_Short exercise 1_
Copy out the stored entries starting at the line that contains "scientific name: Phaenarete diana" and continuing through the final line of the entries, keeping both ends. Omit the pictures.
___ Passage provided
Type: indented|regexp
Default: empty string

Description: Use the multi-line-mode() option when processing multi-line messages. The syslog-ng OSE application provides the following methods to process multi-line messages:

  • The indented mode can process messages where each line that belongs to the previous line is indented by whitespace, and the message continues until the first non-indented line. For example, the Linux kernel (starting with version 3.5) uses this format for /dev/log, as well as several applications, like Apache Tomcat.

    Example: Processing indented multi-line messages
    source s_tomcat {
        file("/var/log/tomcat/xxx.log" multi-line-mode(indented));
  • The prefix-garbage mode uses a string or regular expression (set in multi-line-prefix()) that matches the beginning of the log messages, ignores newline characters from the source until a line matches the regular expression again, and treats the lines between the matching lines as a single message. For details on using multi-line-mode(prefix-garbage), see the multi-line-prefix() and multi-line-garbage() options.
______
_Short exercise 2_
Answer from the passage on multi-line messages:
(a) What is the default value listed for the option?
(b) Starting with which version does the Linux kernel use the indented format for /dev/log?
(c) In prefix-garbage mode, which option sets the string or regular expression that matches the beginning of log messages?
___ Material to process
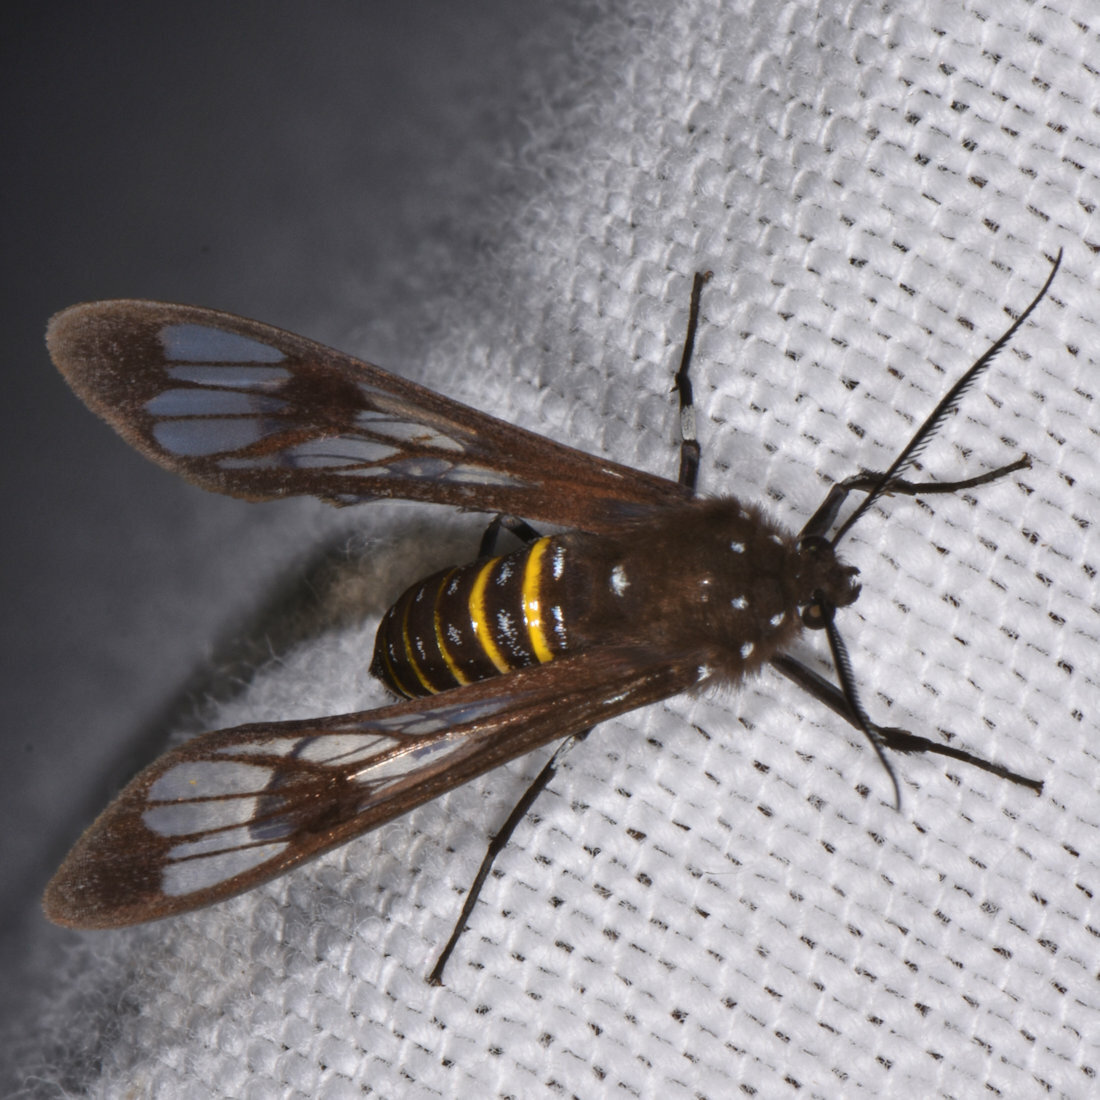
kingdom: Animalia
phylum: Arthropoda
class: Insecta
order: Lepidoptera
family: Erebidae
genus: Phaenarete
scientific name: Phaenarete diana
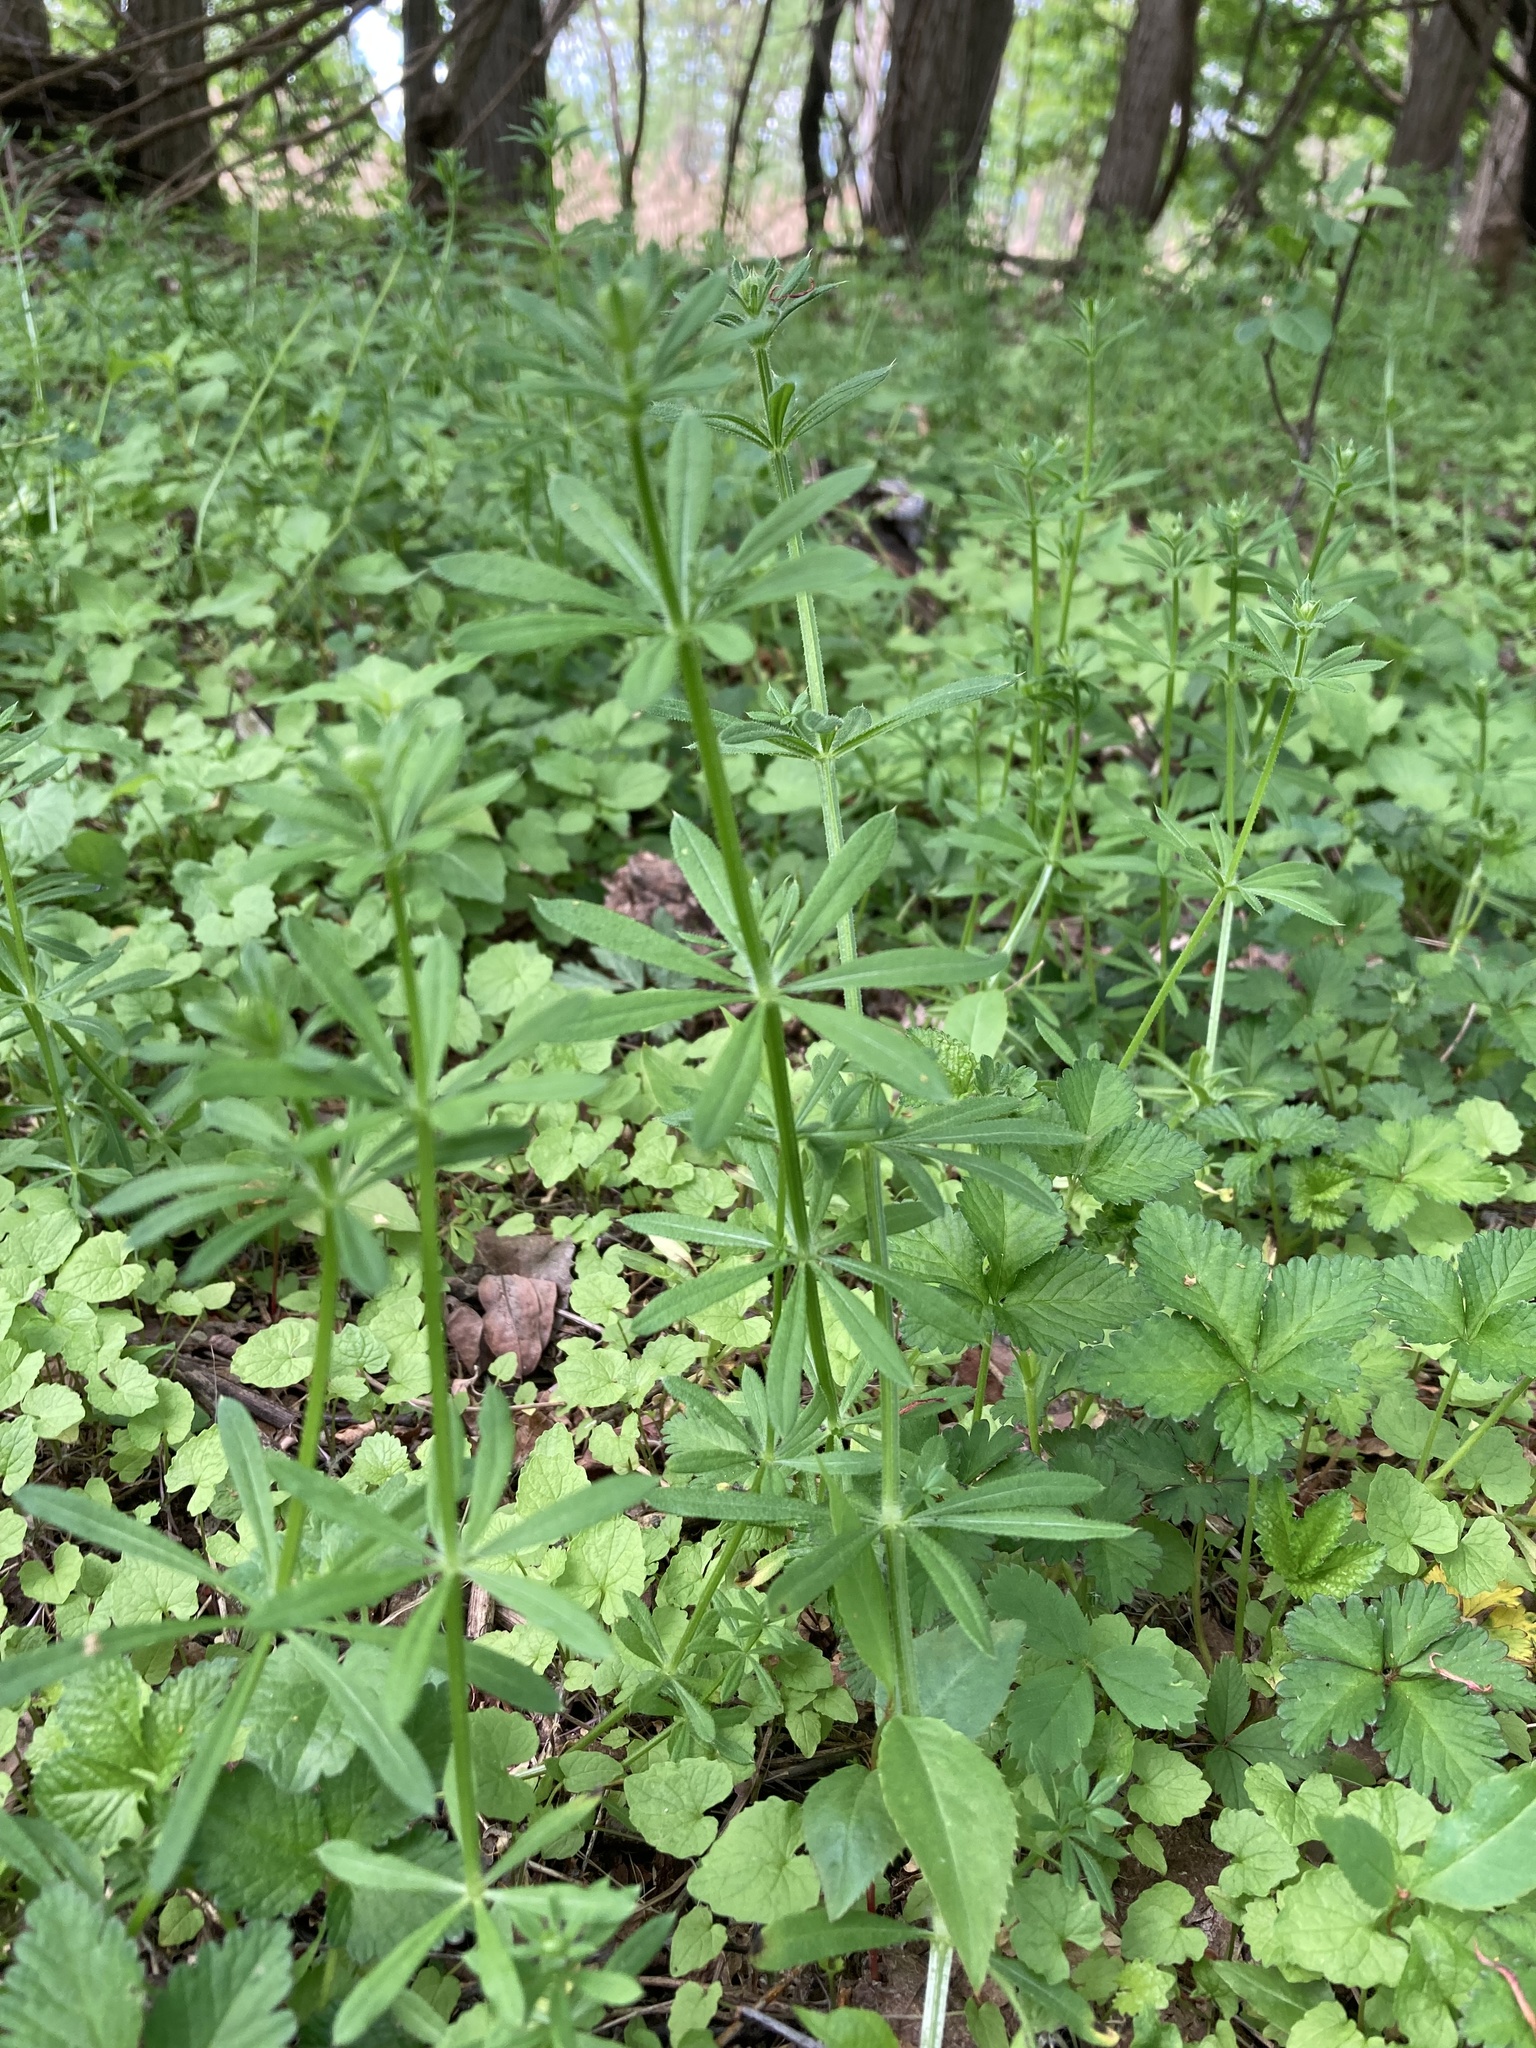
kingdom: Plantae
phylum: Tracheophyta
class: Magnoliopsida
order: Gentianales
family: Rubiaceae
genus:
______
_Correct output 1_
scientific name: Phaenarete diana
kingdom: Plantae
phylum: Tracheophyta
class: Magnoliopsida
order: Gentianales
family: Rubiaceae
genus:

_Correct output 2_
(a) An empty string
(b) Version 3.5
(c) multi-line-prefix()